I don’t think the OP is being defensive at all— I totally get what she is saying. I lived with someone like this for 4 years and it became like permanently being on show house duty — I like a nice home, i am tidy and don’t like general grime but the OP also has a job and small kids and is pregnant— if it matters so much to him- let him do it himself— I certainly wouldn’t be
Yes, but you feeling the same way as OP doesn't mean OP is right and her partner is wrong. There is no right and wrong (unless you can quote from the rule book on this sort of thing?) So really, it's a case of a couple needing to find a compromise, which OP has shown no signs of wanting to do, and neither, it seems, has her partner. A lack of ability to even see the need for a compromise, and an insistence that someone is right and the other is wrong is defensiveness. They are both right, but will not allow the other's rightness to exist alongside their own.
StormyWindow · 17/03/2022 23:11

OP has already compromised by helping deep clean the kitchen last night despite knowing (and pointing out) that it would be better done tonight when the remaining work had been done. Her DP insisted it had to be done last night and OP warned him she would only help once, why should she compromise again?

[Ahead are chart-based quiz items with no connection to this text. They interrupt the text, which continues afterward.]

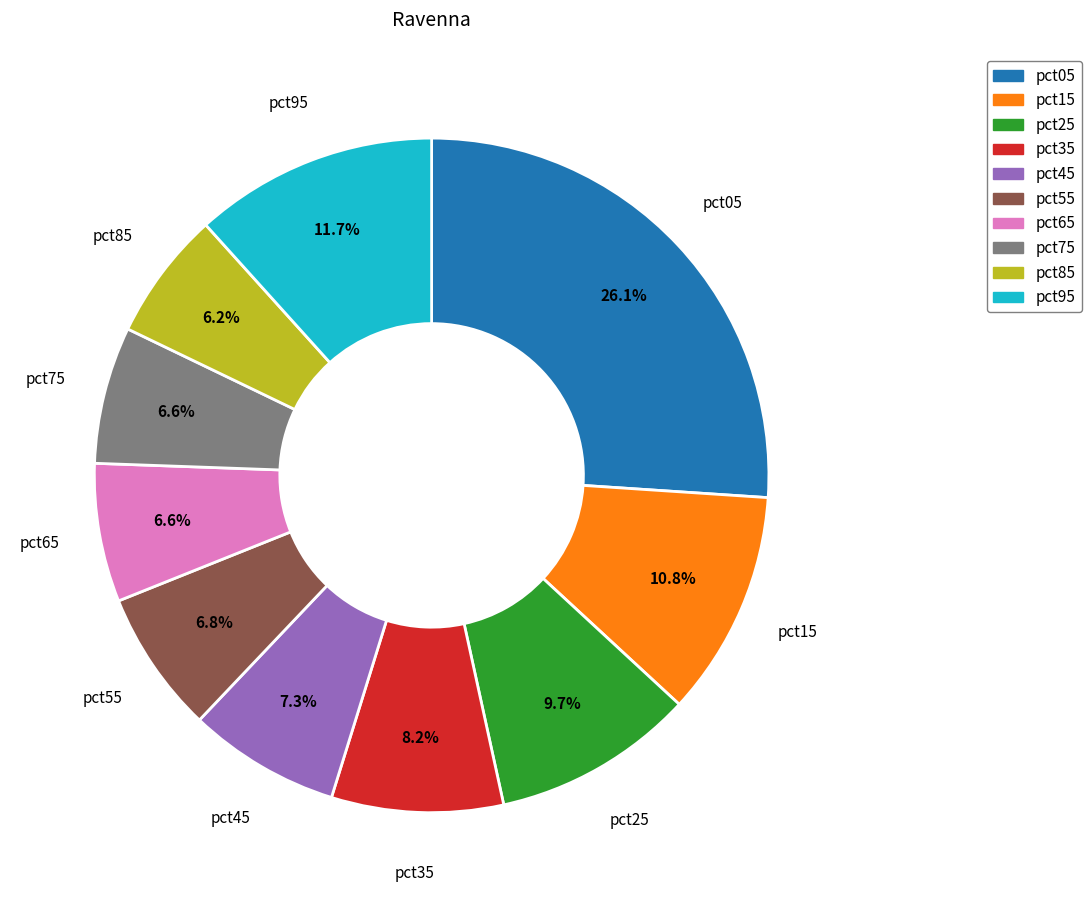

Which category has the biggest portion of the pie?

pct05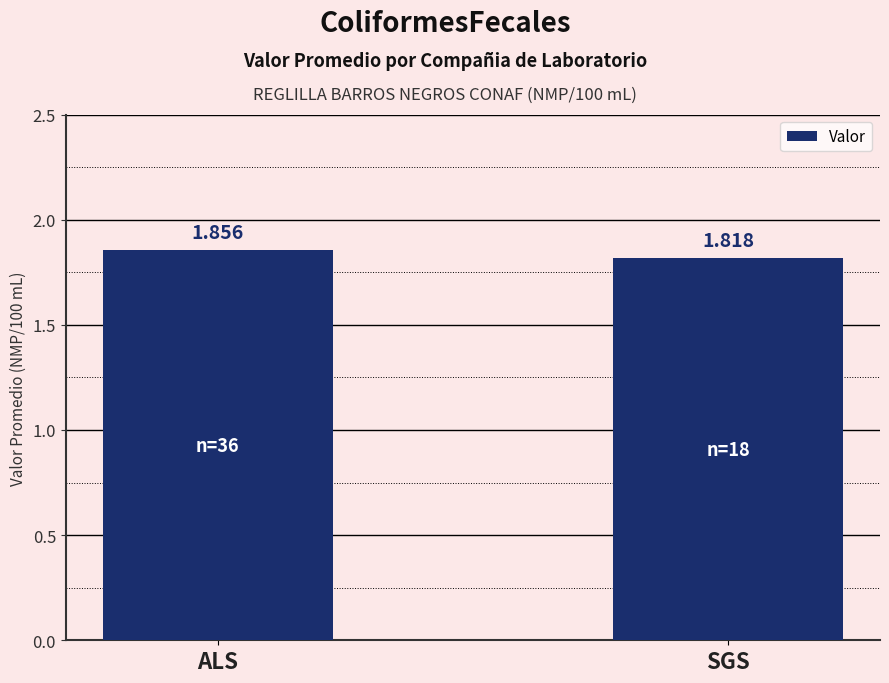

What is the label of the 2nd bar from the right?

ALS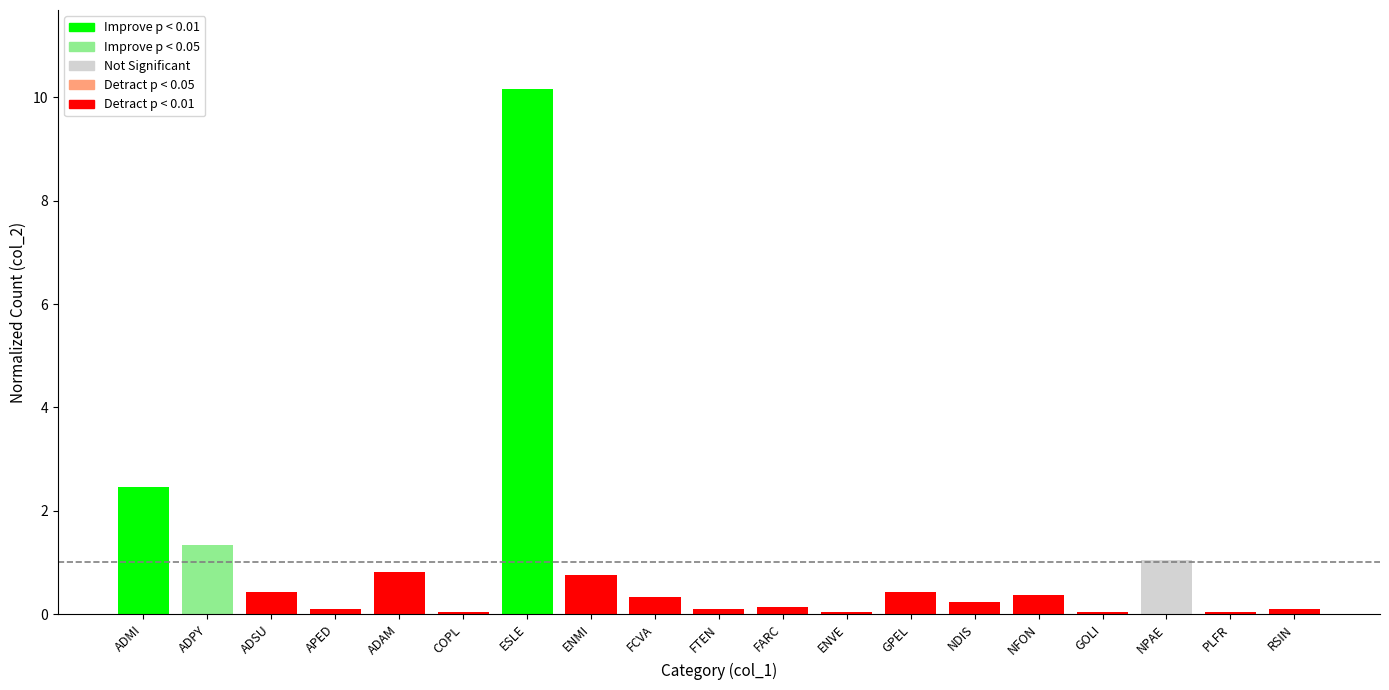

What is the difference between the maximum and minimum values?

10.1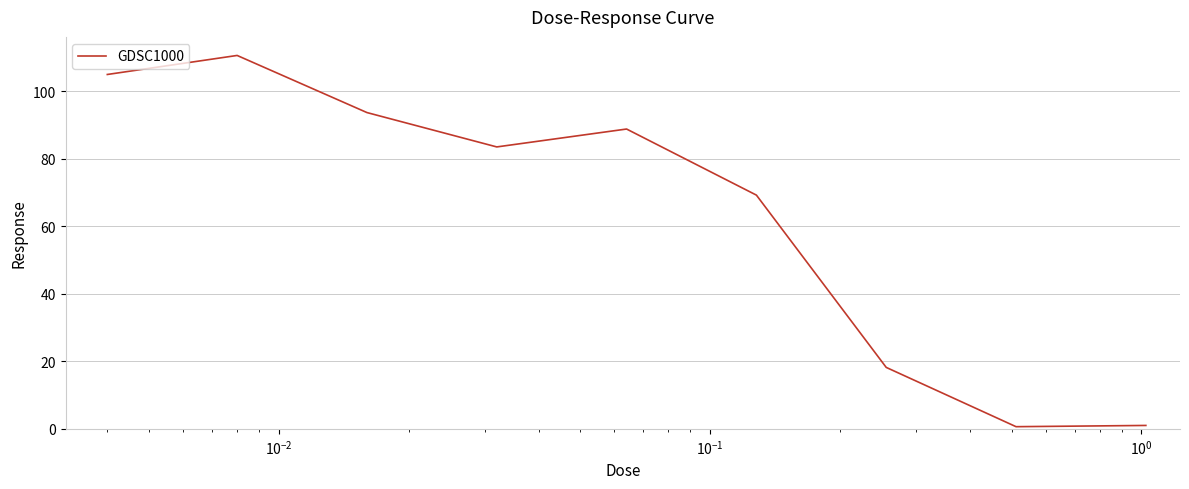

How many values are below 83?

4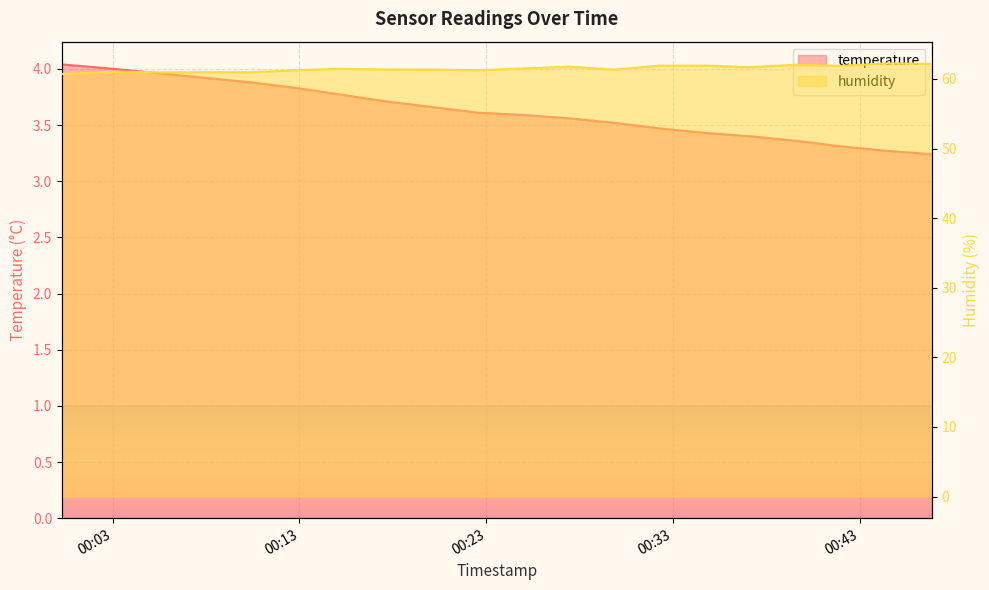

What is the label of the 8th point from the left?

2023-04-22T00:17:40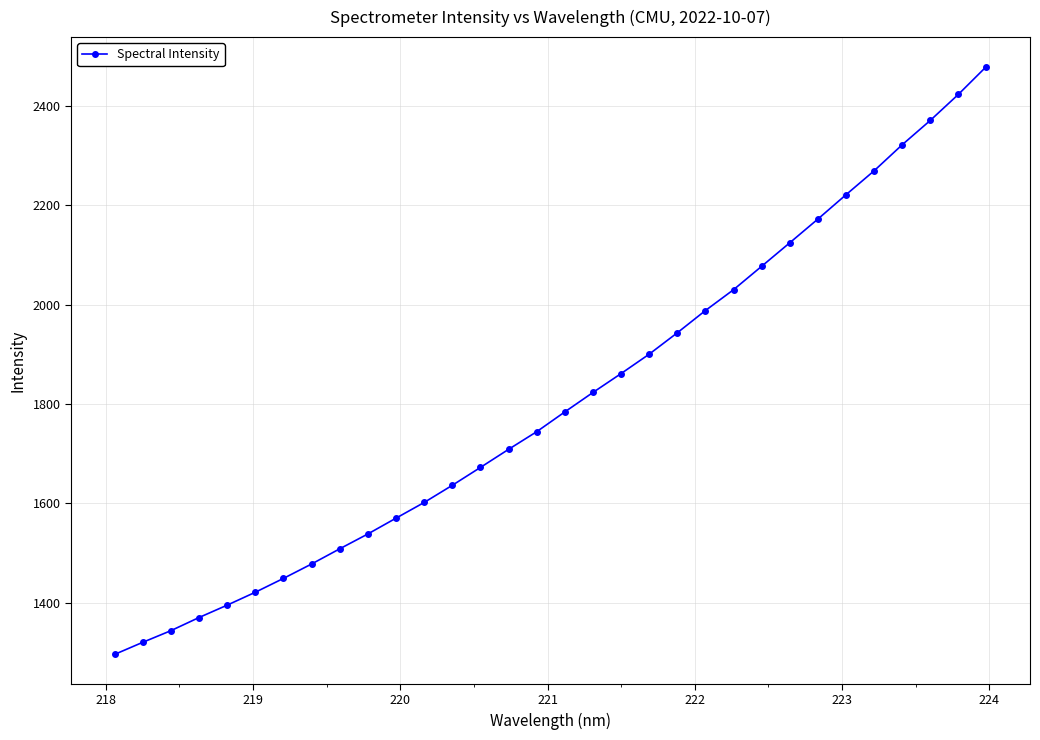

What is the difference between the maximum and minimum values?

1182.5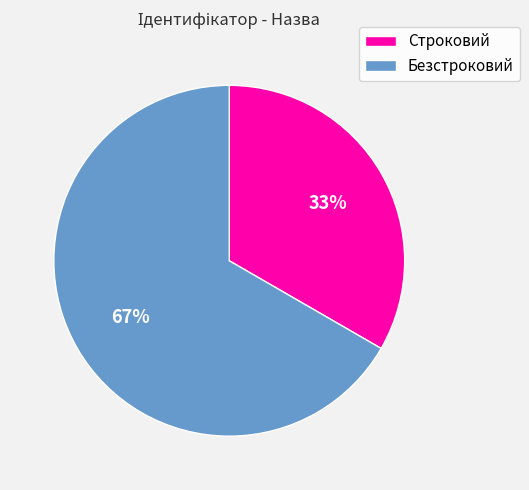

Combined, do Строковий and Безстроковий account for over 50%?

Yes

Watchkeys · 17/03/2022 23:26

If you think OP should be the one compromising, you don't know what compromise is.

SoyaChai · 18/03/2022 02:43

So really, it's a case of a couple needing to find a compromise, which OP has shown no signs of wanting to

If you think OP should be the one compromising, you don't know what compromise is.

You just said she isn't willing to compromise, but then said you don't think she should be the one compromising.

She compromised by helping him clean when she didn't want to, and saying that it would mean she wouldn't help him tomorrow. Therefore, he should compromise by not complaining and accepting that he isn't going to get the help he wants two days in a row.

He isn't pregnant. Let him crack on a second time and rest OP. You already did your part.

He asked you. You said you thought I would be better done tomorrow. He wanted it that very day. You compromised by saying "OK, I will help when I don't think I should, but no help tomorrow then."

It's he who isn't compromising.

Or he just wants everything his own way and thinks you should help him set his standards.

Booboobadoo · 18/03/2022 02:48

Why are you doing 80% of the cleaning whilst pregant and working full-time and being chastised for not doing even more (pointless) cleaning?